Calculating amount of information gained by getting partial data

30 Views Asked by At

Set up: Let's say I have a bag with 12 notes containing strings of text made up of the letters A-L.

Action: Someone pulls one note out from that hat, then at random they choose 2 letters written on their note, and tell those letters to me.

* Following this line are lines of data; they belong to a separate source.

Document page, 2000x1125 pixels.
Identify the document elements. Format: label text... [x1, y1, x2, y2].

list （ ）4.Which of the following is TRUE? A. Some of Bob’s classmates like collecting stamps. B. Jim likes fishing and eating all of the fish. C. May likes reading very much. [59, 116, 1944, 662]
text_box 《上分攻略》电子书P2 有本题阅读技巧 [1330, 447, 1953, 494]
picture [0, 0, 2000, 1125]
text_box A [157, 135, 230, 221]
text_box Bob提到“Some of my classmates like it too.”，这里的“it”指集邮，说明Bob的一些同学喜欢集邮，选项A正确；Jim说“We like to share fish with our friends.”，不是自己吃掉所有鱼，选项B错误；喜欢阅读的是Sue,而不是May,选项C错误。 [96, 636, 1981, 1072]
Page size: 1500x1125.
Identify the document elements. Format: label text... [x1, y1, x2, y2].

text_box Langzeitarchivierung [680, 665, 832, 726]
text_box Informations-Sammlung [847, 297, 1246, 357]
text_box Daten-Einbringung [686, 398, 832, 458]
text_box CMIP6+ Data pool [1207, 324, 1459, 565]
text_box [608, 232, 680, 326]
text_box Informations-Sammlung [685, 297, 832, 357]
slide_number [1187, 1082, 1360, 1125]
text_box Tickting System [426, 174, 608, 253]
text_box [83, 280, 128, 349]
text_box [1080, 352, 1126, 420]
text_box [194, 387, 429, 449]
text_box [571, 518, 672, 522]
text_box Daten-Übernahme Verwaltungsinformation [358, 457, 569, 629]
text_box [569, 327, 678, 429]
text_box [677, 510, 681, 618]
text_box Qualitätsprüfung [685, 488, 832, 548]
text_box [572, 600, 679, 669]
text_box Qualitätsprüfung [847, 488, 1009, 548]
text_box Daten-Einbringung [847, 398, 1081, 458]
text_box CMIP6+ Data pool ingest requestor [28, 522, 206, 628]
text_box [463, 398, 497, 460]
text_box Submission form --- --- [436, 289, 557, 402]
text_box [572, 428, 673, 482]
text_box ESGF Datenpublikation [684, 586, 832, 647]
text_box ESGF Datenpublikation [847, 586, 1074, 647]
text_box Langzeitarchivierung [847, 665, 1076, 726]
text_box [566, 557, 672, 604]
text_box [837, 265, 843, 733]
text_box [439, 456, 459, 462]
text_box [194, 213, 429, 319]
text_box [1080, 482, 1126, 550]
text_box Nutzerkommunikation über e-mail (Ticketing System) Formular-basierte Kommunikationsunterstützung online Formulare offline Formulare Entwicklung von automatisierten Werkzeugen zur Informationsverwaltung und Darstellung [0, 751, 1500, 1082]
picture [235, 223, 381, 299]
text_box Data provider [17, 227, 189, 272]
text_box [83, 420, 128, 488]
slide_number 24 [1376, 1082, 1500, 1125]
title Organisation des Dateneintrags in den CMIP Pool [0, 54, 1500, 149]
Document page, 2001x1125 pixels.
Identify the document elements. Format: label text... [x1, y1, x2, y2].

Goal: I'm trying to calculate the average amount of information I get by knowing any 2 letters off their note.

Case study:

To make it super flushed out, let's assume these are the notes in the hat:

  1. ACEFHJL
  2. ABDFGIK
  3. BCEGHJL
  4. ACDFHIK
  5. BDEGIJL
  6. ACEFHJK
  7. BDFGIKL
  8. ACEGHJL
  9. ABDFHIK
  10. BCEGIJL
  11. ACDFHJK
  12. BDEGIKL

Example 1:

If for instance, this person tells me their note contains the letters A and B, I know they are either holding note number 2, or note number 9, since those are the two notes containing both A and B. This therefore, cuts the space of possibilities from 12 down to 2, equivalent to about 2.58 bits of information.

Example 2:

If on the other hand, they tell me their note contains the letters A and F, it would mean that the note they are holding is number 1, 2, 4, 6, 9, or 11, since they all contain both A and F. This in turn only cuts the space in possibilities in half, thus providing only 1 bit of information.

Recap:

So, we see that knowing some 2-letter combinations (like AB) provide more information than others (like AF). I would like calculate the average amount of information I get by knowing any 2 letters? That is to say, if we repeated this exercise a million times, each time, this person would shuffle the notes in the hat and pull out one. Then at random tell me 2 letters off of that note. How much information will I gain on average?

Flushing it all out:

Here's another example. Let's say this time I have a bag with the following notes in it:

  1. ACEG
  2. ABDF
  3. BCEG
  4. ACDF
  5. BDEG
  6. ACEF
  7. BDFG

Below is a table with the information gained by knowing the selected note contains any 2 letters

Letter combo p(E) I(E) Appears in:
AB 0.14 (1/7) 2.84 2
AC 0.43 (3/7) 1.22 1, 4, 6
AD 0.29 (2/7) 1.79 2, 4
AE 0.29 (2/7) 1.79 1, 6
AF 0.43 (3/7) 1.22 2, 4, 6
AG 0.14 (1/7) 2.84 1
BC 0.14 (1/7) 2.84 3
BD 0.43 (3/7) 1.22 2, 5, 7
BE 0.29 (2/7) 1.79 3, 5
BF 0.29 (2/7) 1.79 2, 7
BG 0.43 (3/7) 1.22 3, 5, 7
CD 0.14 (1/7) 2.84 4,
CE 0.43 (3/7) 1.22 1, 3, 6
CF 0.29 (2/7) 1.79 4, 6
CG 0.29 (2/7) 1.79 1, 3
DE 0.14 (1/7) 2.84 5
DF 0.43 (3/7) 1.22 2, 4, 7
DG 0.29 (2/7) 1.79 5, 7
EF 0.14 (1/7) 2.84 6
EG 0.43 (3/7) 1.22 1, 3, 5
FG 0.14 (1/7) 2.84 7

How do I compute the average information gained by selecting a random row from this table?